(Beginning of RECORDS PROVIDED)

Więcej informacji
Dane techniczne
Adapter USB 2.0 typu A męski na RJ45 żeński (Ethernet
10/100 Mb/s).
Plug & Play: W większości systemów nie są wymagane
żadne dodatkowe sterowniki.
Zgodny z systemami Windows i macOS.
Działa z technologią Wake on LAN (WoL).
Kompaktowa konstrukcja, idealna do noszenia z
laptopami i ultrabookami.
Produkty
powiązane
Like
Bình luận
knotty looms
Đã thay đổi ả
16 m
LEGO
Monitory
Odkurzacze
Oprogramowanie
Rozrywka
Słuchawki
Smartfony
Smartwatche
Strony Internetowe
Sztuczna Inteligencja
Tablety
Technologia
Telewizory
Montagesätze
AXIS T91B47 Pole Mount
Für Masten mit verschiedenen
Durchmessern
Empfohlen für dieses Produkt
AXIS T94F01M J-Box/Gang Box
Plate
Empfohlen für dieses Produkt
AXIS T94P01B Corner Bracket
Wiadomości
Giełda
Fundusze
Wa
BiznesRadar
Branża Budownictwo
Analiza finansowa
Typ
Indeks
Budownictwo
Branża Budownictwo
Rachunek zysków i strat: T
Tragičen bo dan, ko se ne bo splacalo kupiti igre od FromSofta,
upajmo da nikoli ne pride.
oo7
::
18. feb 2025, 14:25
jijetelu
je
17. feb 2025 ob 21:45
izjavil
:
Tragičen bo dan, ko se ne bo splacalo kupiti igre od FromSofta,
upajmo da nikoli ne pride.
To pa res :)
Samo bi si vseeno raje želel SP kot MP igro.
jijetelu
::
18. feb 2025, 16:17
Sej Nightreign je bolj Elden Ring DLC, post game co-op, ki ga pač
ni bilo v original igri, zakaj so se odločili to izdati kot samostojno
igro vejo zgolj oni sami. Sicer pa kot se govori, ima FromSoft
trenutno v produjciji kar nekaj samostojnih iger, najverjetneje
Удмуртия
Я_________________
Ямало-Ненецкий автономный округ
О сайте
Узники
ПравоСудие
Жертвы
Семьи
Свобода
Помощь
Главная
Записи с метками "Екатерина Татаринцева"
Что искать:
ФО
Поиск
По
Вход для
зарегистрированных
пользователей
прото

(End of RECORDS PROVIDED)

Write out all the rows above again, swapping each "Empfohlen für dieses Produkt" for "Passend zu diesem Produkt" and leaving every other part untouched.

Więcej informacji
Dane techniczne
Adapter USB 2.0 typu A męski na RJ45 żeński (Ethernet
10/100 Mb/s).
Plug & Play: W większości systemów nie są wymagane
żadne dodatkowe sterowniki.
Zgodny z systemami Windows i macOS.
Działa z technologią Wake on LAN (WoL).
Kompaktowa konstrukcja, idealna do noszenia z
laptopami i ultrabookami.
Produkty
powiązane
Like
Bình luận
knotty looms
Đã thay đổi ả
16 m
LEGO
Monitory
Odkurzacze
Oprogramowanie
Rozrywka
Słuchawki
Smartfony
Smartwatche
Strony Internetowe
Sztuczna Inteligencja
Tablety
Technologia
Telewizory
Montagesätze
AXIS T91B47 Pole Mount
Für Masten mit verschiedenen
Durchmessern
Passend zu diesem Produkt
AXIS T94F01M J-Box/Gang Box
Plate
Passend zu diesem Produkt
AXIS T94P01B Corner Bracket
Wiadomości
Giełda
Fundusze
Wa
BiznesRadar
Branża Budownictwo
Analiza finansowa
Typ
Indeks
Budownictwo
Branża Budownictwo
Rachunek zysków i strat: T
Tragičen bo dan, ko se ne bo splacalo kupiti igre od FromSofta,
upajmo da nikoli ne pride.
oo7
::
18. feb 2025, 14:25
jijetelu
je
17. feb 2025 ob 21:45
izjavil
:
Tragičen bo dan, ko se ne bo splacalo kupiti igre od FromSofta,
upajmo da nikoli ne pride.
To pa res :)
Samo bi si vseeno raje želel SP kot MP igro.
jijetelu
::
18. feb 2025, 16:17
Sej Nightreign je bolj Elden Ring DLC, post game co-op, ki ga pač
ni bilo v original igri, zakaj so se odločili to izdati kot samostojno
igro vejo zgolj oni sami. Sicer pa kot se govori, ima FromSoft
trenutno v produjciji kar nekaj samostojnih iger, najverjetneje
Удмуртия
Я_________________
Ямало-Ненецкий автономный округ
О сайте
Узники
ПравоСудие
Жертвы
Семьи
Свобода
Помощь
Главная
Записи с метками "Екатерина Татаринцева"
Что искать:
ФО
Поиск
По
Вход для
зарегистрированных
пользователей
прото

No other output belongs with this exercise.